Tiny windows had been sunk through the tower’s heavy walls so that every ten steps gifted her a blurred, pockmarked view of either the sea or the town. Was she looking out on the Atlantic Ocean or the Irish Sea? In the four years since she’d moved from Birmingham to Pontyrhudd, she’d never been entirely sure where the boundary lay. Having been schooled in Hong Kong, British geography had never been one of her strengths. She made a mental note to look up the answer when she got back to the office.
She passed through the first storey, which had been done out as an office. Shipping charts covered the walls. A large, old-fashioned radio sat on the desk with its chunky knobs and dials. A larger window faced out into the bay, and a pair of dusty binoculars lay on the sill.
Nothing out of the ordinary.
She continued upwards but paused when Mrs. Phillips called up the stairs.
“Are you up there, Amy, bach?”
“Yes, Mrs. P.”
“Well, what are you doing up there?” The old woman started climbing. Lao could hear her huffing and wheezing with the effort.
“I’m just taking a look around.”
“Well, why didn’t you say so?” The old woman appeared around the curve of the stairs. Her cheeks were flushed. “I could have given you the tour.”
Lao smiled. She’d liked Mrs. Phillips ever since first meeting her three years ago, when she’d covered the local amateur dramatic society’s production of Noël Coward’s Blithe Spirit. Mrs. P had delivered a rousing and largely improvised performance
as Madame Arcati that wandered off script so frequently the other actors were left floundering in her wake.

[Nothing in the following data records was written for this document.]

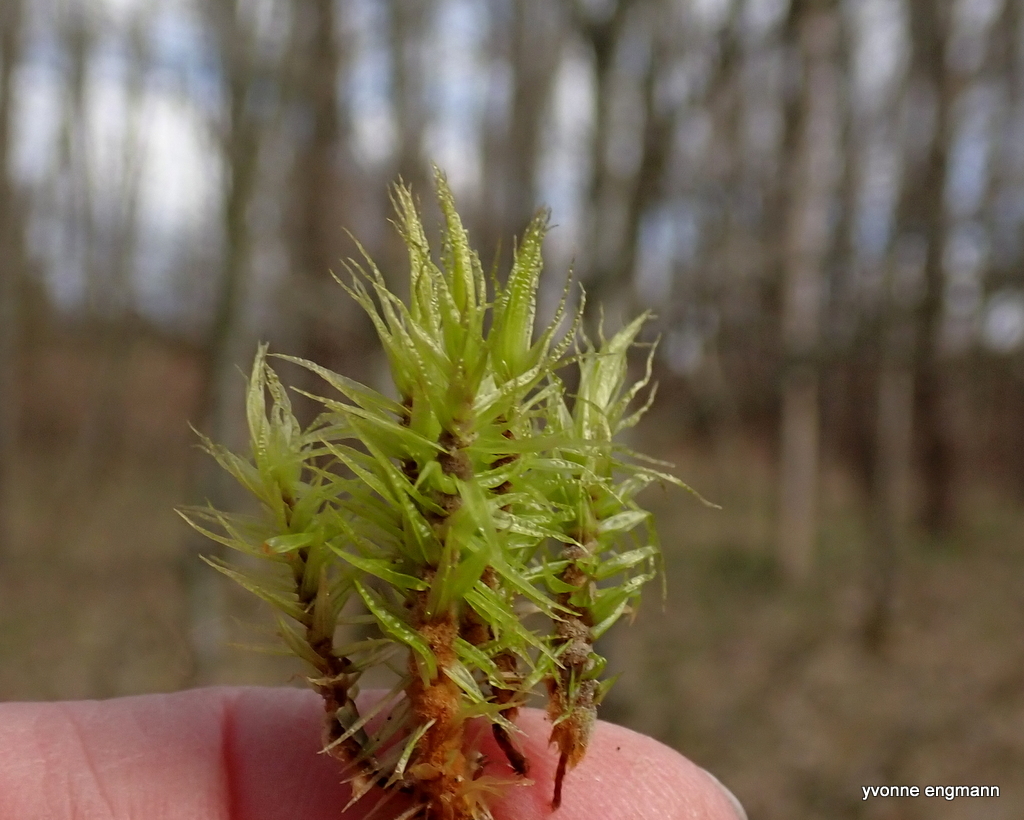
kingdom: Plantae
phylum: Bryophyta
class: Bryopsida
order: Dicranales
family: Dicranaceae
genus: Dicranum
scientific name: Dicranum polysetum
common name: Rugose fork-moss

“I’m nearly done. Only one floor left.”
“Then give me a second to catch my breath, and we’ll go up together. I’d like to show you the view.”
* * *
From the room that housed the lamp, Lao could see the centre of Pontyrhudd nestled in the mouth of the valley and its terraced residential streets stacked up against the hillsides. With a palpable air of pride, Mrs. Phillips pointed out the local landmarks: the chapel on the headland, the control tower of the airbase, the bingo hall, and the new supermarket that had opened on the outskirts of town. Lao nodded dutifully at each of them, while simultaneously looking around for evidence of occupation. But she could see no footprints in the dust, no discarded food wrappers or items of clothing to suggest anyone had been using this place as a bolthole.
“Are you all right, bach?” Mrs. Phillips looked concerned.
Lao shook herself. “I’m sorry, what were you saying?”
“I was just pointing out the mayor’s house by there. But you looked about a million miles away for a second there.”
“I was just thinking.”
“That this would make a great hideout for our mysterious murderer?”
Lao blinked in surprise. “How did you know?”
“Because I know the way you think. The tide cuts this place off from the mainland for twenty hours a day, and nobody really comes here, save me; and I only come once a month.”
“Why didn’t you say anything?”
Mrs. Phillips’s eyes crinkled. “I knew we’d be all right, love. This is the lighthouse. Nothing bad happens here.”
“How can you be so sure?”
“My brother wouldn’t let any harm come to us. He’s good like that.”
“Your brother?”
“Alan, the lighthouse keeper.”
“Isn’t he, you know . . . dead?”
“Of course he is. But that doesn’t stop him keeping an eye on the place. It was his life, see?”